Stored data:
- - -

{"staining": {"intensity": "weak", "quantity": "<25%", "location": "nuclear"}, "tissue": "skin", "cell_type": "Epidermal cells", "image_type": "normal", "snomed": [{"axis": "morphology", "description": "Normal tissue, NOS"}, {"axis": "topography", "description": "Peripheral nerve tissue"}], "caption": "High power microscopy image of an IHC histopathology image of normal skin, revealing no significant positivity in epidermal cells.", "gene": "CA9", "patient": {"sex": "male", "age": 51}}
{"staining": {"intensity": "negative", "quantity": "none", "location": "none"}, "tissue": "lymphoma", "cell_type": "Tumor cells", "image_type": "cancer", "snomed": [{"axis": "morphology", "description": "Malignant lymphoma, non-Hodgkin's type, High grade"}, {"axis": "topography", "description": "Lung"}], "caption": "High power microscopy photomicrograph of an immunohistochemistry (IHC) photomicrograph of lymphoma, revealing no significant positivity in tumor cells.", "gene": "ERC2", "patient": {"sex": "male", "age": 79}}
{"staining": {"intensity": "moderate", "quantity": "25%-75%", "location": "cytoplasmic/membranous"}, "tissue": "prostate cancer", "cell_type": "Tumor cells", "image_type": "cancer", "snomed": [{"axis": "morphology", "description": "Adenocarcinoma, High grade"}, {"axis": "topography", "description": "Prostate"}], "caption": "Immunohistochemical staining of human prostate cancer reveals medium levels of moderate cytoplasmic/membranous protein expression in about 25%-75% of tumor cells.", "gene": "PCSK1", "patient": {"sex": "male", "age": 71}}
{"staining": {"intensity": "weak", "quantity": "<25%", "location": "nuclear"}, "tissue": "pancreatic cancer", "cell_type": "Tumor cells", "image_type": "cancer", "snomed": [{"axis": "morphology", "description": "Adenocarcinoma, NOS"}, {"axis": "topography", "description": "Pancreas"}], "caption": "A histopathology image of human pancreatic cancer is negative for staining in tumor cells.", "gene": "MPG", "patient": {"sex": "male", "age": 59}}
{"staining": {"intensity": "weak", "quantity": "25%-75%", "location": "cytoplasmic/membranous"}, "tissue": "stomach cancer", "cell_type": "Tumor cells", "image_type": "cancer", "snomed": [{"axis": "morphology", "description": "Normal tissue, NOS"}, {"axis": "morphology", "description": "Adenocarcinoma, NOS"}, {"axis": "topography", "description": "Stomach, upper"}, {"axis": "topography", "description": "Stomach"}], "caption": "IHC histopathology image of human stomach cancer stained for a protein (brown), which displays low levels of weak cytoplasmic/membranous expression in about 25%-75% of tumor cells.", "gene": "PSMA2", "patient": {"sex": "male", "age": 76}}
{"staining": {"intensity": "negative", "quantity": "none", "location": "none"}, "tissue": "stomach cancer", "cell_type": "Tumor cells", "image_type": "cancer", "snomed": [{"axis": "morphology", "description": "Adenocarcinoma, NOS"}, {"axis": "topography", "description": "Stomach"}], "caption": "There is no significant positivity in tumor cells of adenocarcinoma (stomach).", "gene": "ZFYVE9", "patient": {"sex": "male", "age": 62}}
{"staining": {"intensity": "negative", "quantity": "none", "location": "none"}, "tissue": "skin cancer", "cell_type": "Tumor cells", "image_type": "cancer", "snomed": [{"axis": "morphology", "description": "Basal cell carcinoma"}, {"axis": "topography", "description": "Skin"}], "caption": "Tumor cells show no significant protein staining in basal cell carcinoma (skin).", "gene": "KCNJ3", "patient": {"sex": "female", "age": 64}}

- - -

▸ **WHAT THE EXERCISE ASKS**
Line by line, retype all the entries exactly as they are shown.

▸ **SOLUTION TO THE EXERCISE**
{"staining": {"intensity": "weak", "quantity": "<25%", "location": "nuclear"}, "tissue": "skin", "cell_type": "Epidermal cells", "image_type": "normal", "snomed": [{"axis": "morphology", "description": "Normal tissue, NOS"}, {"axis": "topography", "description": "Peripheral nerve tissue"}], "caption": "High power microscopy image of an IHC histopathology image of normal skin, revealing no significant positivity in epidermal cells.", "gene": "CA9", "patient": {"sex": "male", "age": 51}}
{"staining": {"intensity": "negative", "quantity": "none", "location": "none"}, "tissue": "lymphoma", "cell_type": "Tumor cells", "image_type": "cancer", "snomed": [{"axis": "morphology", "description": "Malignant lymphoma, non-Hodgkin's type, High grade"}, {"axis": "topography", "description": "Lung"}], "caption": "High power microscopy photomicrograph of an immunohistochemistry (IHC) photomicrograph of lymphoma, revealing no significant positivity in tumor cells.", "gene": "ERC2", "patient": {"sex": "male", "age": 79}}
{"staining": {"intensity": "moderate", "quantity": "25%-75%", "location": "cytoplasmic/membranous"}, "tissue": "prostate cancer", "cell_type": "Tumor cells", "image_type": "cancer", "snomed": [{"axis": "morphology", "description": "Adenocarcinoma, High grade"}, {"axis": "topography", "description": "Prostate"}], "caption": "Immunohistochemical staining of human prostate cancer reveals medium levels of moderate cytoplasmic/membranous protein expression in about 25%-75% of tumor cells.", "gene": "PCSK1", "patient": {"sex": "male", "age": 71}}
{"staining": {"intensity": "weak", "quantity": "<25%", "location": "nuclear"}, "tissue": "pancreatic cancer", "cell_type": "Tumor cells", "image_type": "cancer", "snomed": [{"axis": "morphology", "description": "Adenocarcinoma, NOS"}, {"axis": "topography", "description": "Pancreas"}], "caption": "A histopathology image of human pancreatic cancer is negative for staining in tumor cells.", "gene": "MPG", "patient": {"sex": "male", "age": 59}}
{"staining": {"intensity": "weak", "quantity": "25%-75%", "location": "cytoplasmic/membranous"}, "tissue": "stomach cancer", "cell_type": "Tumor cells", "image_type": "cancer", "snomed": [{"axis": "morphology", "description": "Normal tissue, NOS"}, {"axis": "morphology", "description": "Adenocarcinoma, NOS"}, {"axis": "topography", "description": "Stomach, upper"}, {"axis": "topography", "description": "Stomach"}], "caption": "IHC histopathology image of human stomach cancer stained for a protein (brown), which displays low levels of weak cytoplasmic/membranous expression in about 25%-75% of tumor cells.", "gene": "PSMA2", "patient": {"sex": "male", "age": 76}}
{"staining": {"intensity": "negative", "quantity": "none", "location": "none"}, "tissue": "stomach cancer", "cell_type": "Tumor cells", "image_type": "cancer", "snomed": [{"axis": "morphology", "description": "Adenocarcinoma, NOS"}, {"axis": "topography", "description": "Stomach"}], "caption": "There is no significant positivity in tumor cells of adenocarcinoma (stomach).", "gene": "ZFYVE9", "patient": {"sex": "male", "age": 62}}
{"staining": {"intensity": "negative", "quantity": "none", "location": "none"}, "tissue": "skin cancer", "cell_type": "Tumor cells", "image_type": "cancer", "snomed": [{"axis": "morphology", "description": "Basal cell carcinoma"}, {"axis": "topography", "description": "Skin"}], "caption": "Tumor cells show no significant protein staining in basal cell carcinoma (skin).", "gene": "KCNJ3", "patient": {"sex": "female", "age": 64}}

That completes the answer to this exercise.